Tyranny of the chicken finger

For a generation, many North American parents have indulged children’s picky eating tendencies by sticking them in an endlessly repeating loop of chicken fingers, burgers, pizza, plain pasta, mac and cheese, and grilled cheese sandwiches. Anyone who has sat down for a meal with youngsters over the past 25 years will recognize this list of typical “kids’ foods.” Pushed out of the picture, to varying degrees for different children, are fruits and vegetables and anything else that might challenge them, from spicy delicacies to unfamiliar proteins. To picture what this might look like to a visitor from almost anywhere else in the world, imagine we just mashed up some bread and cheese and mechanically separated chicken flesh together, called it Kiddy Chow, and bought it by the bag to rip open to feed the tots.

Mealtimes for children were quite different just a few decades ago. Over the past few months, I’ve spoken casually and in formal interviews with dozens of people about food and childhood. As a general rule, people who grew up in North America and are now over the age of 30 recall that when they were children, kids ate what the adults ate. Families usually dined together at the table. There might have been foods you didn’t like; depending on the rules of the house you might have been expected to try them or even finish them. Or you might have been free not to, as long as there weren’t too many foods you were refusing. Either way, it wouldn’t have occurred to you that an adult was going jump up from the table to prepare you something precisely to your liking. And if you didn’t eat, you might have to wait quite a while for the next opportunity: Studies show that North American kids snack more often and consume more calories than they did in the 1970s.

With a baby on the way, this is something that has been on my mind more and more. I want to be intentional about what my child eats, and make sure she doesn’t grow up like her dad.

I grew up eating a metric ton (wait, no, not metric) of bagel bites, lean cuisines, mac and cheese, and grilled cheeses. I always wanted the kids menu at restaurants and as embarrassing as it is, I still frequently do. If my wife isn’t around to make dinner or at least plan it, I will stuff my face with [BRAND NAME] mac and cheese. I absolutely believe that teaching good and varied eating habits to kids will turn them into healthier eaters as they grow up.

Aside: Mom. I love you. You did a great job raising me. You had to raise four of us at a time and it was a freaking war zone. I chewed on piano keys and carved angry messages into desks. I threw some monster tantrums. I really don’t know how you made it out alive.

Some of the strategies outlined here are going to be a good guide for how we want to raise our children to eat. I don’t want my child sucked into seductive kids menus. I’m not going to give her whatever she wants to eat all the time.
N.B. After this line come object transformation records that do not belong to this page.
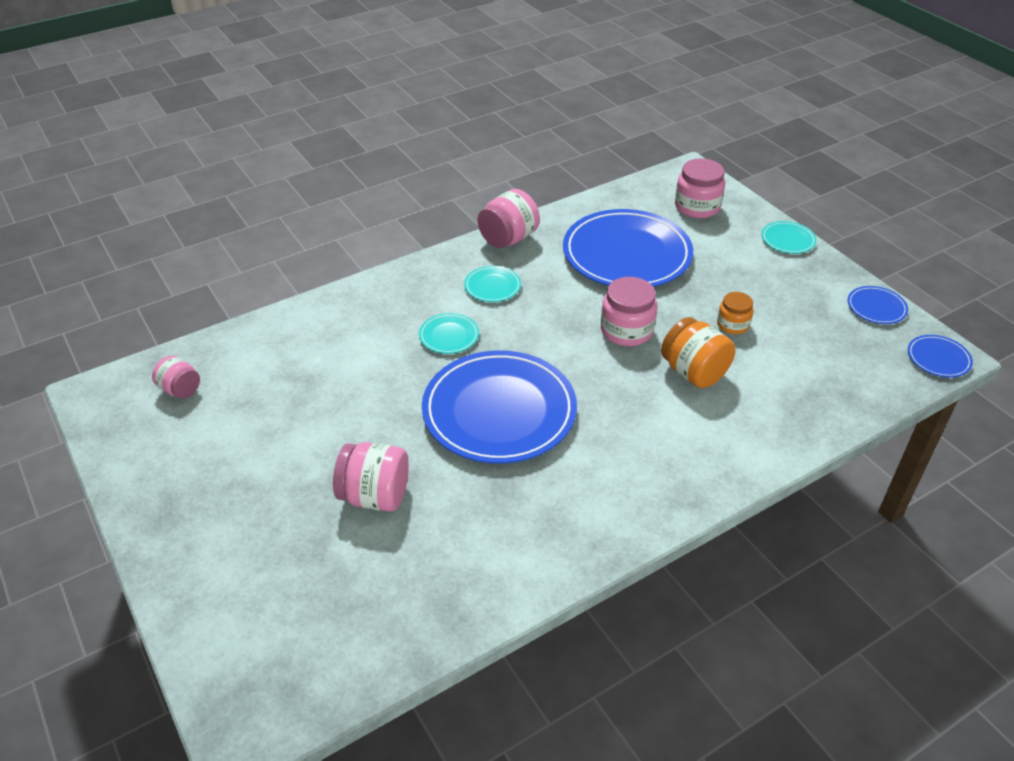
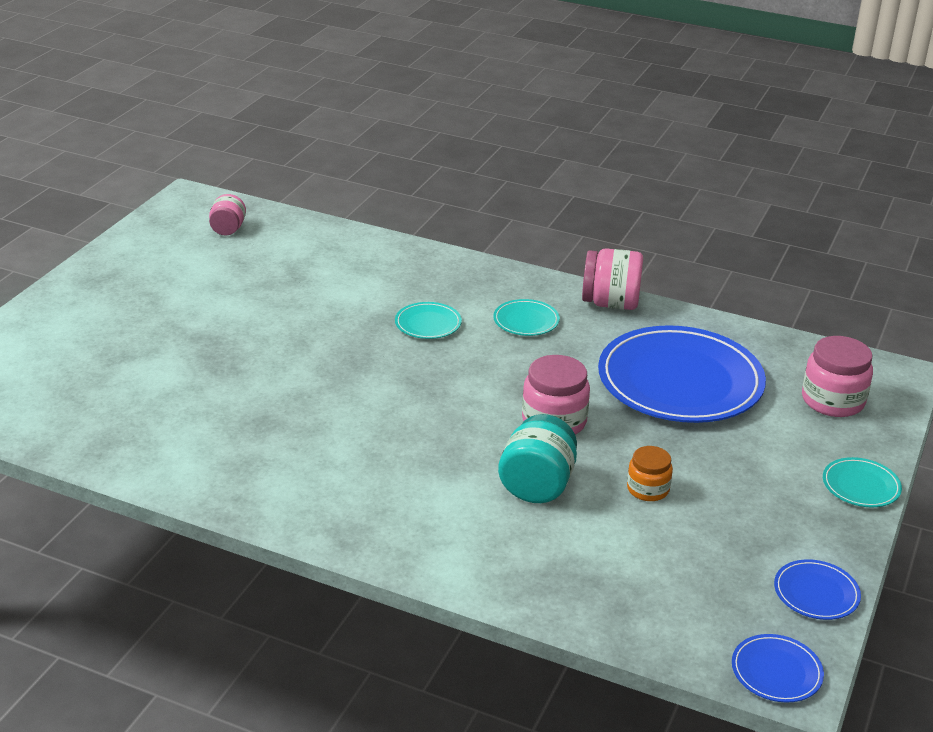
camera: 55 degrees right, 10 degrees down
pink jar [333,442,409,512] -> none
blue plate [422,350,577,464] -> none
orange jar [661,317,735,388] -> turquoise jar [498,414,577,503]

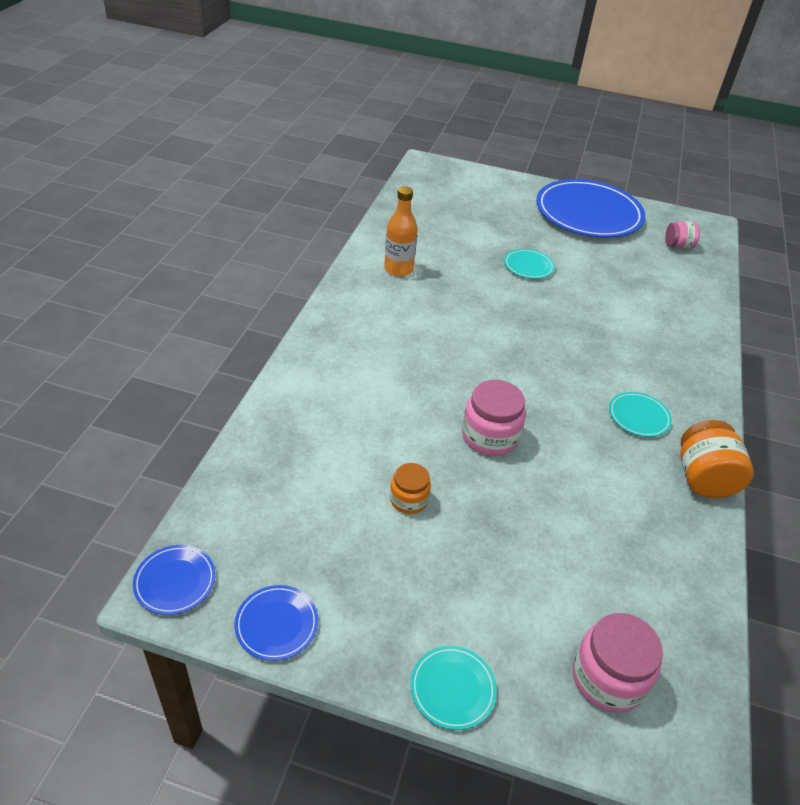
camera: 80 degrees right, 10 degrees up
turquoise plate [395,302,462,339] -> turquoise plate moved to [504,249,555,279]
turquoise jar [498,414,577,503] -> none
pink jar [582,248,643,310] -> orange jar [680,420,753,498]
blue plate [598,325,766,423] -> blue plate moved to [536,179,645,238]
none -> orange bottle [384,186,418,277]

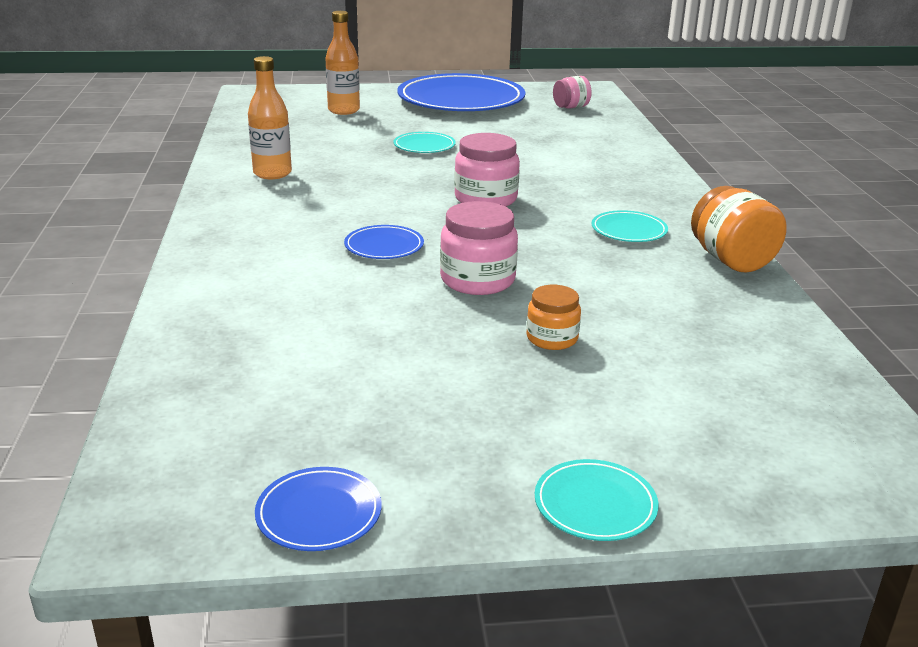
camera: 20 degrees left, 15 degrees down
blue plate [133,545,216,615] -> blue plate moved to [344,225,424,259]
orange jar [390,463,431,514] -> orange jar moved to [527,285,581,350]
pink jar [573,613,663,713] -> pink jar moved to [454,133,520,207]
none -> orange bottle [325,11,360,115]

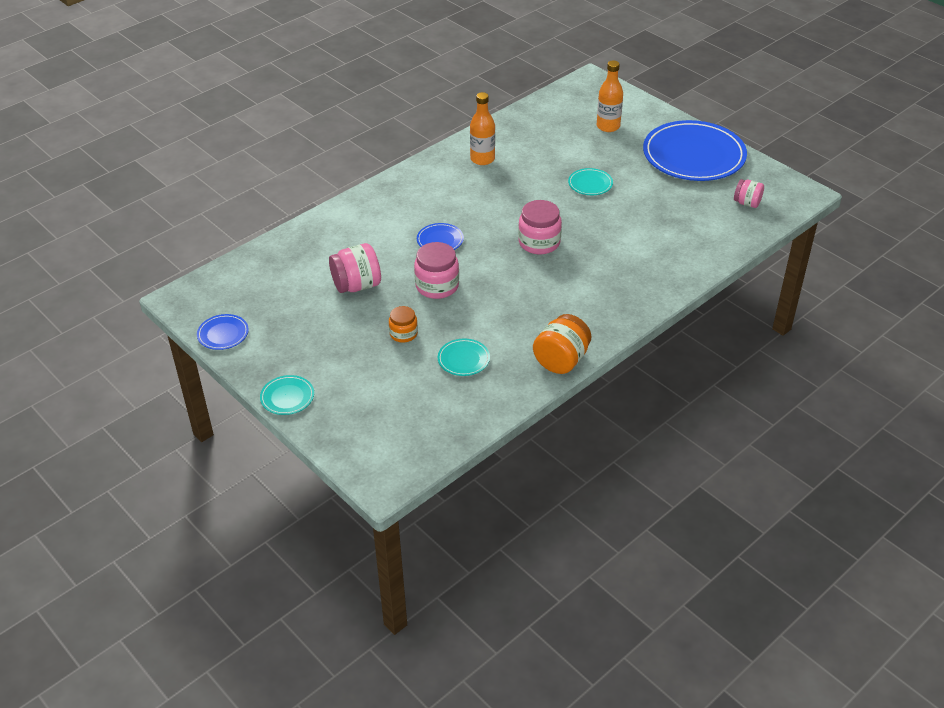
camera: 55 degrees right, 15 degrees up
turquoise plate [592,210,668,242] -> turquoise plate moved to [438,338,490,376]
none -> pink jar [329,243,381,293]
I want her to try new and strange foods and grow up with that sort of culinary curiosity.

Of course there’s no doubt kids tend to emulate their parents. So if I want my kids to be more adventurous in their diets I’m going to have to do the same. I’m trying to do that right now. I’m saying yes to things with more tomatoes and onions than I’m used to. Often times, it turns out that I like what I’m eating just fine. I’d just refused to accept it because it had something that I didn’t like all that much as a kid. Plus, it wasn’t beige. I thrive on the beige to yellow-ish portion of the menu. But fatherhood changes you, and I think this is just one of many ways I’m going to change.